O risco extremo, além da possibilidade de restrição creditícia, levaria os financiadores a laborarem com excesso de diligência e interferência no agronegócio, invadindo a esfera privada na sua dimensão econômica, em grave ofensa aos princípios da livre iniciativa, da livre concorrência e do livre exercício de atividade.
Não se pode olvidar também que o Estado sempre se posicionaria como poluidor intermediário indireto, seja na qualidade de licenciador ou na condição de fiscalizador.
Outrossim, representa também a responsabilização de todos os outros intervenientes da cadeia, tais como, fabricante, revendedor de agrotóxicos, implementos agrícolas, profissionais da área ou qualquer pessoa física ou jurídica integrante da relação danosa, dada que a seletividade ofenderia o tratamento isonômico.

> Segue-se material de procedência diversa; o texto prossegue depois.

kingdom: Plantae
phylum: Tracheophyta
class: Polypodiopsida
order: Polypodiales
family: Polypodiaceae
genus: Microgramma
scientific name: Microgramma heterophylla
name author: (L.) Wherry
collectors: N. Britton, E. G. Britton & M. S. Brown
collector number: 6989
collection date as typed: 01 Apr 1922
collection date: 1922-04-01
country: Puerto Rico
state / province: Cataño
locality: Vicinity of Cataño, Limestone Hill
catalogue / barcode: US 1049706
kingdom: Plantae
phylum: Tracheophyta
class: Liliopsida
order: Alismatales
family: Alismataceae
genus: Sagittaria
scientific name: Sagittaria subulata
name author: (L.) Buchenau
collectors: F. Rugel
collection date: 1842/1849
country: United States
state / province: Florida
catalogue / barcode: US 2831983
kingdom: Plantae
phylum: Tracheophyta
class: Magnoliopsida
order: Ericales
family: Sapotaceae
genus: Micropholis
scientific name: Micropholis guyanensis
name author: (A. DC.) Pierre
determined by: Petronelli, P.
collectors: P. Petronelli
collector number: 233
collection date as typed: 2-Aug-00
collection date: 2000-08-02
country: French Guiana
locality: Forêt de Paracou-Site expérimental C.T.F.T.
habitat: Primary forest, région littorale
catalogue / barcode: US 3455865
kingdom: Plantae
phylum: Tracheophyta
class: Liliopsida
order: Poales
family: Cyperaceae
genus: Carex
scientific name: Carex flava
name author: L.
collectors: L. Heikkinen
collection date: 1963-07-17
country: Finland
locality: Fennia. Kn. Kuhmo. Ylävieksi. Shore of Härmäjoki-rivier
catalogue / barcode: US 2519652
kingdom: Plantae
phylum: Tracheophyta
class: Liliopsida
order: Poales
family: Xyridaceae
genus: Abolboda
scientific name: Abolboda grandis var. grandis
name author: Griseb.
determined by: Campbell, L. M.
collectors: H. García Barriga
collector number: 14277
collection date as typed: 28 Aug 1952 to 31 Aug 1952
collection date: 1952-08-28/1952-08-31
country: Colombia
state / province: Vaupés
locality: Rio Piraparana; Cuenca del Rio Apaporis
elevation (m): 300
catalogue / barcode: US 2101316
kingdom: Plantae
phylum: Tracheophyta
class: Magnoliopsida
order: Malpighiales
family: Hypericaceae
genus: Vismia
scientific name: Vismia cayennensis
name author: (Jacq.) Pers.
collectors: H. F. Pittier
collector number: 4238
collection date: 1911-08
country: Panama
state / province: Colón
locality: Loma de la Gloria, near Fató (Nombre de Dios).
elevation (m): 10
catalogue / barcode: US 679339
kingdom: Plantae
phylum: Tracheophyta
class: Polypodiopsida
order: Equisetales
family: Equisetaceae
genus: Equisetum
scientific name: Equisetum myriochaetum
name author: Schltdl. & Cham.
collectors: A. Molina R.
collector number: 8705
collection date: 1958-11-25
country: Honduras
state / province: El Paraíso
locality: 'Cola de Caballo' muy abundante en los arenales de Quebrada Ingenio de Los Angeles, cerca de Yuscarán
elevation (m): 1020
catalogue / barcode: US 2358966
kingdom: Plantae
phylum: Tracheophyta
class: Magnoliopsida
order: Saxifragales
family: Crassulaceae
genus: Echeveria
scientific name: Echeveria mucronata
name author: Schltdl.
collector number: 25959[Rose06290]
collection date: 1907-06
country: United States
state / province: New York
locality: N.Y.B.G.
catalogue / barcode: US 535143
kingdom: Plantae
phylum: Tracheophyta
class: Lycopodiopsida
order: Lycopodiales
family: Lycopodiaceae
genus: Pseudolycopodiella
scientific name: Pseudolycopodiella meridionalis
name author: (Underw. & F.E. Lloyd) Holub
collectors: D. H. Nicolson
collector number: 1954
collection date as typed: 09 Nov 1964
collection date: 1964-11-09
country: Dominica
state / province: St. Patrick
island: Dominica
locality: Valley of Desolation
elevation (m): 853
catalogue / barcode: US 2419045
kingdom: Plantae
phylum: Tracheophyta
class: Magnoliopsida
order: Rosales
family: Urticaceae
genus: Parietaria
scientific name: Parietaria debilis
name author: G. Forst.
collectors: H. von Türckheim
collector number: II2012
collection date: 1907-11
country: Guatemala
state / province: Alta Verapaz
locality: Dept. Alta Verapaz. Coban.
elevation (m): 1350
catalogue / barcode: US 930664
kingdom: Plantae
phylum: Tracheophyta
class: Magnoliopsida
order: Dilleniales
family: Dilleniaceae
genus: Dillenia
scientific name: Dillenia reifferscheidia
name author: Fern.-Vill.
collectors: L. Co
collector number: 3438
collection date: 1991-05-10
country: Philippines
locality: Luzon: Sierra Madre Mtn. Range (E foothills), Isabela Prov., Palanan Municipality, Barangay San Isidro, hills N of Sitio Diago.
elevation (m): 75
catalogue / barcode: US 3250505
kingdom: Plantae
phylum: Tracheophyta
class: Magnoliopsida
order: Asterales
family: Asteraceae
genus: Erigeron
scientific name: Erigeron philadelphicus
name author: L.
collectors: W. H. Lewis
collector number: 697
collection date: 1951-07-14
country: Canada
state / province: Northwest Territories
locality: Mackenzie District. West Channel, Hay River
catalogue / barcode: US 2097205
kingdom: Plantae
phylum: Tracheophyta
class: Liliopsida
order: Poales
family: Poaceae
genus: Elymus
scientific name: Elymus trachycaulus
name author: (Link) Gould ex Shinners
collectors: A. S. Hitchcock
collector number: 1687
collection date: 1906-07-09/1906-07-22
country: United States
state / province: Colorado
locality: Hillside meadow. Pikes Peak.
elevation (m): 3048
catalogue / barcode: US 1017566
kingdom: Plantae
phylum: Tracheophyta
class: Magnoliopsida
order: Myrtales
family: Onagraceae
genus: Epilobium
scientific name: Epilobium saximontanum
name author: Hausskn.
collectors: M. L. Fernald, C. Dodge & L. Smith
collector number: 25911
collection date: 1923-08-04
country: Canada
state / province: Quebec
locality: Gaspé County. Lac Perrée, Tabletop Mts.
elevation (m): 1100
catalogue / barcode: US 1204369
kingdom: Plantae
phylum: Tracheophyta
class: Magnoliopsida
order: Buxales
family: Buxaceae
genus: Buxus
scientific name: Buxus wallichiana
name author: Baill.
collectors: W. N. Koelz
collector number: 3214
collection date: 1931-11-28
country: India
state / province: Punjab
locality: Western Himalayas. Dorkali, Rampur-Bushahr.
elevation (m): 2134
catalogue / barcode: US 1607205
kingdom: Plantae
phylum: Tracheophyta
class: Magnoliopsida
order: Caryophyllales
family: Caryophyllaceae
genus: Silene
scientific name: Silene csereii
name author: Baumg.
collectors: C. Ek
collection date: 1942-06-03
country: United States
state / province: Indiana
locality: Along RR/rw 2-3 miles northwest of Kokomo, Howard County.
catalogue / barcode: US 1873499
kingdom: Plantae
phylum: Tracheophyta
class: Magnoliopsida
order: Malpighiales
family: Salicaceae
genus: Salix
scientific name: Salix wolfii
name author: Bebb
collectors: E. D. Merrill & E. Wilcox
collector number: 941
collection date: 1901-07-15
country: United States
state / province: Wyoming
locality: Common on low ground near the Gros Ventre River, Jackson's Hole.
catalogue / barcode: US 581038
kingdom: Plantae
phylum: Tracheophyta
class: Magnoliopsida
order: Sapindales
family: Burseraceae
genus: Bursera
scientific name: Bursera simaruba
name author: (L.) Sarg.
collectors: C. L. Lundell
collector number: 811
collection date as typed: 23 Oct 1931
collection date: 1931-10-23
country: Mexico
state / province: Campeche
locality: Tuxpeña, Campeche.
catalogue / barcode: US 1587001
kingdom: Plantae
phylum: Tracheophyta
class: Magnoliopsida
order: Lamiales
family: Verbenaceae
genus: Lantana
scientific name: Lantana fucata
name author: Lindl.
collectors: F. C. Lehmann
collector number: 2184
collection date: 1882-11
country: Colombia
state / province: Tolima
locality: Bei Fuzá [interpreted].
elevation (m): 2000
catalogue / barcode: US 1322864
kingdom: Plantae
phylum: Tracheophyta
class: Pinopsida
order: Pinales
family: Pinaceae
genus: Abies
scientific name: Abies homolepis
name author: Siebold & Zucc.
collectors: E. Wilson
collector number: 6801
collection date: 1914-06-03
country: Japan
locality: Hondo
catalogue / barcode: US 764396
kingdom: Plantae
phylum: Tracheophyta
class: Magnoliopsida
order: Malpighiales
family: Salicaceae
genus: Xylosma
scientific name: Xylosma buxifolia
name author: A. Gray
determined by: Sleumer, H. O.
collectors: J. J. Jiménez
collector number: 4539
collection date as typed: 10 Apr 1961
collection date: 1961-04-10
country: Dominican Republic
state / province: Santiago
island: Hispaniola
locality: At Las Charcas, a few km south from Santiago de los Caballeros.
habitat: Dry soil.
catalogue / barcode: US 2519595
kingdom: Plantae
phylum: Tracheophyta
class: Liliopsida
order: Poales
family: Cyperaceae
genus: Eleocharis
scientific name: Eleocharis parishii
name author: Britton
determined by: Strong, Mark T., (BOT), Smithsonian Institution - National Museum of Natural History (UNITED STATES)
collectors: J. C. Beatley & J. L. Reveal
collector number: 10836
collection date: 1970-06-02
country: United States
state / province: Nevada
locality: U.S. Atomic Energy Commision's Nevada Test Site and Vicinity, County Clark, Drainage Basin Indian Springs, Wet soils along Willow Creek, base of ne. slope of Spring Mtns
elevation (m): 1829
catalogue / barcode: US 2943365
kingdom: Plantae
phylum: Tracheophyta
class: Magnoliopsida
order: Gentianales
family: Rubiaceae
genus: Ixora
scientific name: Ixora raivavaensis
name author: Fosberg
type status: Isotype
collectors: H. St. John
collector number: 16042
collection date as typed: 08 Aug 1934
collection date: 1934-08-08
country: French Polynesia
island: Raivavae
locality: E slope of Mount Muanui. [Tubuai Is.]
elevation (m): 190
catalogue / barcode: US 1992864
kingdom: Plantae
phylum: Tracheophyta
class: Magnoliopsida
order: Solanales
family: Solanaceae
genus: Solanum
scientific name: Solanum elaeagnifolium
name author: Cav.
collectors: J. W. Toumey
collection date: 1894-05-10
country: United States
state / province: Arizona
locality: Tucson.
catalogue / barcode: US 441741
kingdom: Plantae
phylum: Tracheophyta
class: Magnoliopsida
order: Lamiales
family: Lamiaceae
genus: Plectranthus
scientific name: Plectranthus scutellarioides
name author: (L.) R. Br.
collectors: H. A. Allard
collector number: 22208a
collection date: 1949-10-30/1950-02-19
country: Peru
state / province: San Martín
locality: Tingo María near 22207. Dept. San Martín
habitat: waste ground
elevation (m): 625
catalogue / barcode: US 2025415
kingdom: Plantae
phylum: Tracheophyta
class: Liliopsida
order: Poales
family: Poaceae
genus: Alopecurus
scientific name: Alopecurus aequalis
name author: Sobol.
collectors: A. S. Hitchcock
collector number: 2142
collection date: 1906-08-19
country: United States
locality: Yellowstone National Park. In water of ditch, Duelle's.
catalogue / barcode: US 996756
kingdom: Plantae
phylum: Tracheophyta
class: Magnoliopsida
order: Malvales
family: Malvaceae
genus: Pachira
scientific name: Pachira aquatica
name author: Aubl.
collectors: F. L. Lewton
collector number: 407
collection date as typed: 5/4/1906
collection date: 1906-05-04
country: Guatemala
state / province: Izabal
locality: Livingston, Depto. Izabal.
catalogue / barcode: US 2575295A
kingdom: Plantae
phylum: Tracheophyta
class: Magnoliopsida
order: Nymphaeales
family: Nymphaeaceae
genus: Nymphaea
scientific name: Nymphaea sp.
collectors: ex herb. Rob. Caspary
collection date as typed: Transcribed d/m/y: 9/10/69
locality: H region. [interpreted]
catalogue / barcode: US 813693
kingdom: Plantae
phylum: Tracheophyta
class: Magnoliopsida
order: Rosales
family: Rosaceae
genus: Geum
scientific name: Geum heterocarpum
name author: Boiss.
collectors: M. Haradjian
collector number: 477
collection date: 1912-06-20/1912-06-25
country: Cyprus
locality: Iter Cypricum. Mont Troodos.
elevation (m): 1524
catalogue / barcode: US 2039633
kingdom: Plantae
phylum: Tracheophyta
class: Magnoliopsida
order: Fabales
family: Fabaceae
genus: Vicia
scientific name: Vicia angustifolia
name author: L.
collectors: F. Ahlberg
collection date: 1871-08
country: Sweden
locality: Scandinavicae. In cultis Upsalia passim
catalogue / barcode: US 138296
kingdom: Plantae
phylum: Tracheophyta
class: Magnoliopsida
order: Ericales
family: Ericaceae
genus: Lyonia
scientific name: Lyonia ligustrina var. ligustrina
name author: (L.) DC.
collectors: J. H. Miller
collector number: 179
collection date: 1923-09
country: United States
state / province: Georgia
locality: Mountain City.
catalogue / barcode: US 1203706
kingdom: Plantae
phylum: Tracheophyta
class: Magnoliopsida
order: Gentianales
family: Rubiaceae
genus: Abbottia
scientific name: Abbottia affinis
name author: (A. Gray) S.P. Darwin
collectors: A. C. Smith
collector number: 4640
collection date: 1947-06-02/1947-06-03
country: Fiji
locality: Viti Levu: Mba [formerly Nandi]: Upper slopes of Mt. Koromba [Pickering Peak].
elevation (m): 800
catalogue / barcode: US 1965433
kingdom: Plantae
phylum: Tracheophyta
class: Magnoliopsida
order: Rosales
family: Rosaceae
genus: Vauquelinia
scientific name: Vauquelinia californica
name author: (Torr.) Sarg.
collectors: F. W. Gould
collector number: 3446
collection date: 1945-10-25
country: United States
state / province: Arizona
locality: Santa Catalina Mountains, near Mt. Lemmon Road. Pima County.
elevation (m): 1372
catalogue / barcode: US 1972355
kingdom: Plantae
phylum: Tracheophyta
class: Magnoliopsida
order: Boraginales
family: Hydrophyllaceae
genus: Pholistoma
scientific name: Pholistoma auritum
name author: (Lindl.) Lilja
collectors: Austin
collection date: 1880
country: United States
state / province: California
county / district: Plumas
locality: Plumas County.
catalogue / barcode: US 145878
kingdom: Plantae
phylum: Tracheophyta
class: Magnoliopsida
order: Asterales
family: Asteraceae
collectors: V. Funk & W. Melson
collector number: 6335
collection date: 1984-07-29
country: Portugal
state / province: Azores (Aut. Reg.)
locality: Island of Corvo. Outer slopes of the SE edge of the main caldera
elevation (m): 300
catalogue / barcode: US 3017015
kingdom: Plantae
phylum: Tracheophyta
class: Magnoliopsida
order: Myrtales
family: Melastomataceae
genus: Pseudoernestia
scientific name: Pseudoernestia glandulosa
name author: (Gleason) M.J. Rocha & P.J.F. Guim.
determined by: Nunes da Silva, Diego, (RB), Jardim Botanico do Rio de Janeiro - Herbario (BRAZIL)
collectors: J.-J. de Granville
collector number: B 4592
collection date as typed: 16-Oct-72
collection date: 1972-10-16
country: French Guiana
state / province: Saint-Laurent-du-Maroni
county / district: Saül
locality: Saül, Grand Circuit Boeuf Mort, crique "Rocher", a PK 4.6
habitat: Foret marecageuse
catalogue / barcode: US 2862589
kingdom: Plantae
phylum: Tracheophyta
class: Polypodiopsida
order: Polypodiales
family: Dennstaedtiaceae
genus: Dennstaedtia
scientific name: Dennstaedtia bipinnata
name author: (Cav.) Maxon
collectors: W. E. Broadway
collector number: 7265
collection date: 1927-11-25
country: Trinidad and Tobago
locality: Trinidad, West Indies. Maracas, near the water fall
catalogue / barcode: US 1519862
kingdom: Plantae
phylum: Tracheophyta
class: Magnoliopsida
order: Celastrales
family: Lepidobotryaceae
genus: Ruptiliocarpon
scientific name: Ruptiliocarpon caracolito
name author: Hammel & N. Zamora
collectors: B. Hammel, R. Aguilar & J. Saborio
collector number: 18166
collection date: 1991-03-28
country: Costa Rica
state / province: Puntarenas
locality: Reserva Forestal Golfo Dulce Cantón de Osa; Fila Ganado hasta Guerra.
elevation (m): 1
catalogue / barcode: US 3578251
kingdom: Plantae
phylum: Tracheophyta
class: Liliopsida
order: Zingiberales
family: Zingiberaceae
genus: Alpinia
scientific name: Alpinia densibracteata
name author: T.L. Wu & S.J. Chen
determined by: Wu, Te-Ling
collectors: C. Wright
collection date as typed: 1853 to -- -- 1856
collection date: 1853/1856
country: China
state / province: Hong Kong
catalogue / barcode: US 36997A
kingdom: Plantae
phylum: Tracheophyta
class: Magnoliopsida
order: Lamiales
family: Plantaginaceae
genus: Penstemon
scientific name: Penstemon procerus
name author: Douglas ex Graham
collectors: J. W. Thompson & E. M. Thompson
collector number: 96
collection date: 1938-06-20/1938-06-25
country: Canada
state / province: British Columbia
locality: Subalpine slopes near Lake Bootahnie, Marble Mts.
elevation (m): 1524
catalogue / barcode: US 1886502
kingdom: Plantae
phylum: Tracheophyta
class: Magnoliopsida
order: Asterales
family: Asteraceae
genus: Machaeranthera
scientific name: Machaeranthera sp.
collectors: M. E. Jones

Por tais motivos, a mitigação do risco integral e a adoção do risco criado se mostra viável. Para essa teoria aquele que gera uma situação de risco em virtude de atividade ou profissão atrai para si a responsabilidade pela reparação de dano causado, desde que não consiga comprovar que agiu da forma esperada para evitá-lo ou que tomou todas as precauções regulamentares no exercício da atividade. (Raslan, 2012, p. 201).
Machado (2020, p. 410) é enfático no sentido de abalizar a transferência do risco para o financiador, apontando o compartilhamento como a melhor solução jurídica, permitindo dessa forma a apreciação da culpabilidade. A propósito, foi essa a solução aplicada pelo Tribunal Regional Federal da 1ª região, ao julgar o Agravo de Instrumento 0060759-67.1997.4.01.0000.
Conclusão
In casu, o caminho mais sensato é se posicionar de maneira restritiva no ponto da responsabilidade objetiva. Não havendo, por ora, jurisprudência consolidada no tema, cabe ao Mercado dialogar com os Tribunais, mormente com o STJ, dada a sua qualidade de responsável pela uniformização de entendimento. Certo é que a condenação indiscriminada dos bancos poderá acarretar efeito econômico negativo (restrição de crédito e juros mais altos, v.g.), sem, efetivamente, gerar maior grau de proteção ambiental. A solução é harmonizar estas duas dimensões à luz do estado da arte da Responsabilidade Civil.
Bibliografia
AYALA, Patryck de Araújo. Direito Fundamental ao Ambiente e a Proibição de Regresso nos Níveis de Proteção Ambiental na Constituição Brasileira. In: LEITE, José Rubens Morato. Dano Ambiental na Sociedade de Risco. São Paulo: Saraiva. 2012.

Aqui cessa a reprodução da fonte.